Output expanded for the second successive month in January, according to Bank of Scotland’s latest purchasing managers’ index (PMI), which provides one of the most reliable indications of the state of the domestic economy.
However, growth remained marginal and the report warned that job cuts were evident amid falling backlogs of work.
The seasonally adjusted headline index – a single-figure measure of the month-on-month change in combined manufacturing and services output – scored 50.3, unchanged from December’s reading. Any result above 50 denotes expansion.
The PMI coincides today with separate surveys from two accountancy firms, BDO and Grant Thornton, which offer contrasting, and at times conflicting, messages on the state of Scotland plc.

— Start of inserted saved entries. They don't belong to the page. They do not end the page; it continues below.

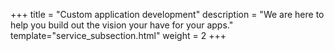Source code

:+++
title = "Custom application development"
description = "We are here to help you build out the vision your have for your apps."
template="service_subsection.html"
weight = 2
+++
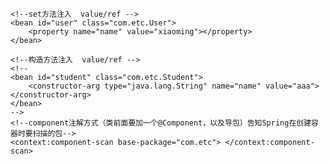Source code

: <?xml version="1.0" encoding="UTF-8"?>
<beans xmlns="http://www.springframework.org/schema/beans"
       xmlns:xsi="http://www.w3.org/2001/XMLSchema-instance"
       xmlns:context="http://www.springframework.org/schema/context"
       xsi:schemaLocation="http://www.springframework.org/schema/beans
       http://www.springframework.org/schema/beans/spring-beans.xsd
       http://www.springframework.org/schema/context
        http://www.springframework.org/schema/context/spring-context.xsd "
        >

    <!--set方法注入  value/ref -->
    <bean id="user" class="com.etc.User">
        <property name="name" value="xiaoming"></property>
    </bean>
    
    <!--构造方法注入  value/ref -->
    <!--
    <bean id="student" class="com.etc.Student">
        <constructor-arg type="java.lang.String" name="name" value="aaa"></constructor-arg>
    </bean>
    -->
    <!--component注解方式（类前面要加一个@Component，以及导包）告知Spring在创建容器时要扫描的包-->
    <context:component-scan base-package="com.etc"> </context:component-scan>
    
</beans>
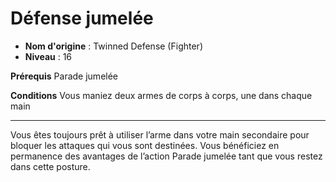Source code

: # Défense jumelée

 * **Nom d'origine** : Twinned Defense (Fighter)
 * **Niveau** : 16


<p><strong>Prérequis</strong> Parade jumelée</p>
<p><strong>Conditions</strong> Vous maniez deux armes de corps à corps, une dans chaque main</p>
<hr>
<p>Vous êtes toujours prêt à utiliser l’arme dans votre main secondaire pour bloquer les attaques qui vous sont destinées. Vous bénéficiez en permanence des avantages de l’action Parade jumelée tant que vous restez dans cette posture.</p>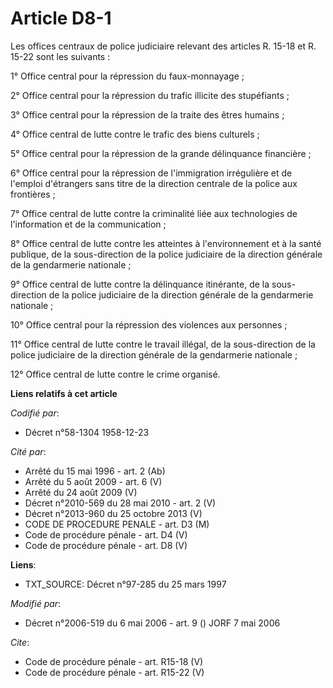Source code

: # Article D8-1

Les offices centraux de police judiciaire relevant des articles R. 15-18 et R. 15-22 sont les suivants : 

1° Office central pour la répression du faux-monnayage ; 

2° Office central pour la répression du trafic illicite des stupéfiants ; 

3° Office central pour la répression de la traite des êtres humains ; 

4° Office central de lutte contre le trafic des biens culturels ; 

5° Office central pour la répression de la grande délinquance financière ; 

6° Office central pour la répression de l'immigration irrégulière et de l'emploi d'étrangers sans titre de la direction
centrale de la police aux frontières ; 

7° Office central de lutte contre la criminalité liée aux technologies de l'information et de la communication ; 

8° Office central de lutte contre les atteintes à l'environnement et à la santé publique, de la sous-direction de la police
judiciaire de la direction générale de la gendarmerie nationale ; 

9° Office central de lutte contre la délinquance itinérante, de la sous-direction de la police judiciaire de la direction
générale de la gendarmerie nationale ; 

10° Office central pour la répression des violences aux personnes ; 

11° Office central de lutte contre le travail illégal, de la sous-direction de la police judiciaire de la direction générale
de la gendarmerie nationale ; 

12° Office central de lutte contre le crime organisé.

**Liens relatifs à cet article**

_Codifié par_:

  - Décret n°58-1304 1958-12-23

_Cité par_:

  - Arrêté du 15 mai 1996 - art. 2 (Ab)
  - Arrêté du 5 août 2009 - art. 6 (V)
  - Arrêté du 24 août 2009 (V)
  - Décret n°2010-569 du 28 mai 2010 - art. 2 (V)
  - Décret n°2013-960 du 25 octobre 2013 (V)
  - CODE DE PROCEDURE PENALE - art. D3 (M)
  - Code de procédure pénale - art. D4 (V)
  - Code de procédure pénale - art. D8 (V)

**Liens**:

  - TXT_SOURCE: Décret n°97-285 du 25 mars 1997

_Modifié par_:

  - Décret n°2006-519 du 6 mai 2006 - art. 9 () JORF 7 mai 2006

_Cite_:

  - Code de procédure pénale - art. R15-18 (V)
  - Code de procédure pénale - art. R15-22 (V)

BDO’s “business optimism index” shows confidence north of the Border falling to a three-year low. The index reading of 100 is seen as the “tipping point” below which firms expect their output growth to drop under the long-term trend rate.
The findings follow what the firm describes as a “challenging” start to the year for the Scottish, UK and global economies. BDO said the impending EU in-out referendum was fuelling further uncertainty for companies looking at their long-term prospects.
Meanwhile, Grant Thornton’s international research suggests that Scottish businesses are “resilient and growing” in the face of global headwinds.
Despite uncertainty over the oil price and the long-term future of the country’s largest sector, more than half – 56 per cent – of Scottish respondents believe their profits will increase this year. The figure is higher than the global average of 44 per cent, but below the 63 per cent of UK-wide respondents predicting a rise in profitability.
According to Bank of Scotland, the Scottish private sector recorded a further contraction in employee numbers during January. The rate of job shedding quickened from December but was “relatively weak”.
Job cuts were evident in both the manufacturing and service sectors with some purchasing managers linking the fall to a combination of higher wage costs and the downturn in the oil industry.
Alasdair Gardner, the lender’s regional managing director for commercial banking, said: “Growth in Scotland’s private sector remained in a low-gear during the first month of 2016 as service providers continued to outperform their manufacturing counterparts.
“Challenging market conditions in the oil and gas sector allowed for only a slight rise in incoming new business levels whilst job shedding accelerated to a six-month high.”